Here, the parties offered to submit the Report to the District Court for its
review; indeed, the Report was already part of the record in connection with
obtaining the protective order. Joint App’x 374‐75, 390. But the District Court
decided instead to have a witness testify about the contents of the Report. In my
view, the court’s efforts were not enough to transform the Report into something
other than a judicial document, which we have variously described as an item
that “must be relevant to the performance of the judicial function and useful in
the judicial process,” United States v. Amodeo, 44 F.3d 141, 145 (2d Cir. 1995)
(“Amodeo I”), or the contents of which are central to the court’s determination of
a party’s “substantive legal rights,” United States v. Amodeo, 71 F.3d 1044, 1049
(2d Cir. 1995) (“Amodeo II”); Lugosch v. Pyramid Co. of Onondaga, 435 F.3d 110,
121 (2d Cir. 2006). Keeping that description in mind makes it relatively easy for
me to conclude that the Report is a judicial document: although it was never
filed, its contents were central to the District Court’s determination of Schmitt’s
“substantive legal rights” in the contempt proceeding. See United States v.
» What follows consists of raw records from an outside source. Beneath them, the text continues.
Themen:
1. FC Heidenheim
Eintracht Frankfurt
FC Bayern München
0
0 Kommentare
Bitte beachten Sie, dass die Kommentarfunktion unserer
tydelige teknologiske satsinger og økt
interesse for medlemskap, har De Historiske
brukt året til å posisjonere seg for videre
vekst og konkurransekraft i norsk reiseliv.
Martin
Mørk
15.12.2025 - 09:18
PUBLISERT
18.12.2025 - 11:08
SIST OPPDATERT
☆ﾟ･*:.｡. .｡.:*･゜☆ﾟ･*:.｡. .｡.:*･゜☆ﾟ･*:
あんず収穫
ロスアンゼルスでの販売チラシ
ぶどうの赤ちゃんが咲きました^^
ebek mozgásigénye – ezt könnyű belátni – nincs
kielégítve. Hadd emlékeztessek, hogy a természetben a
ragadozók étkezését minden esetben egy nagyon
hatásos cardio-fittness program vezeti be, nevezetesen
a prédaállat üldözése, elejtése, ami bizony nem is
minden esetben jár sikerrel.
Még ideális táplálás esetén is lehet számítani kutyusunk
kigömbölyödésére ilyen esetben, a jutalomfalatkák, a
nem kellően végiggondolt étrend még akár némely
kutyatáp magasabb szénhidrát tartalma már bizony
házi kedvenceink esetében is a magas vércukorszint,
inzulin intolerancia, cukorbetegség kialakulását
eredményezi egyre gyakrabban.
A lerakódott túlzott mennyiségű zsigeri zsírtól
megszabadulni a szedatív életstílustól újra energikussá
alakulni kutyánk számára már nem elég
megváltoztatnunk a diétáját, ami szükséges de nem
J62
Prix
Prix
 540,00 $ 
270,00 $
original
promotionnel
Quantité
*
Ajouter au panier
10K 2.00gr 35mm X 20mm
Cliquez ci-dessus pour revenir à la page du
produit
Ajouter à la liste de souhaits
Graham, 257 F.3d 143, 151‐53 (2d Cir. 2001) (common law right of access applies
to documents “relevant to the performance of the judicial function and useful in
the judicial process,” regardless of “whether they were formally admitted as
evidence” or filed).
That the District Court never directly reviewed the Report hardly negates
this conclusion, any more than ignoring an elephant in the room eliminates the
elephant. To the contrary, the court’s efforts to avoid “relying” on the Report by
not reading it simply underscore why the Report is a judicial document. During
the contempt proceeding, the parties referenced the Report, while Assistant Chief
Neil Delargy, a significant witness during the hearing, reviewed the Report to
refresh his recollection and then testified about the Report’s contents. In short,
based on Amodeo I and Amodeo II, I have a hard time viewing the proceeding as
adjudicating whether Schmitt’s disclosures were based on the Report without
relying on part of the Report itself to do so. As the majority opinion
acknowledges, “the entire contempt proceeding was, in some sense, about the
Report.” Majority Op. at 24.
Although, as a judicial document, the Report should have triggered a
presumption of public access, that does not end the story. There remains a
concomitant need to balance competing interests before the Report can be
unsealed. On this point, although the District Court did not engage in this
precise balancing test, I believe we are equipped to engage in it ourselves based
on the developed record. The balance of relevant interests involves, on the one
hand, the public’s interest in having the information it needs to “monitor[] the
federal courts” in their exercise of Article III judicial power, Amodeo II, 71 F.3d at
1049, and, on the other hand, the law enforcement privilege and individual
privacy interests, id. at 1050‐51; Amodeo I, 44 F.3d at 147. Like the majority, I am
persuaded that the public’s interest in scrutinizing the District Court’s contempt
determination is only very minimally furthered by releasing the Report,
particularly since the hearing transcript will now be made public. In this regard I
note that sealed law enforcement reports historically have not been made public
merely to facilitate scrutiny of a judicial determination of whether someone
disclosed their contents in violation of a court’s protective order. See Amodeo II,
77 F.3d at 1050 (“[T]he weight to be accorded to the presumption of access” is
“stronger” for documents that “are usually filed with the court and are generally
available” and weaker where they are “generally under seal.”). I doubt,
moreover, that the District Court could have meaningfully redacted this
particular Report. See Amodeo II, 71 F.3d at 1052‐53. Because neither
“experience” nor “logic” counsels in favor of publicizing the Report, see Lugosch,
435 F.3d at 120, even though it is a judicial document, I agree that it should
remain sealed and would affirm the District Court’s judgment on that basis.
For this reason I concur in the result.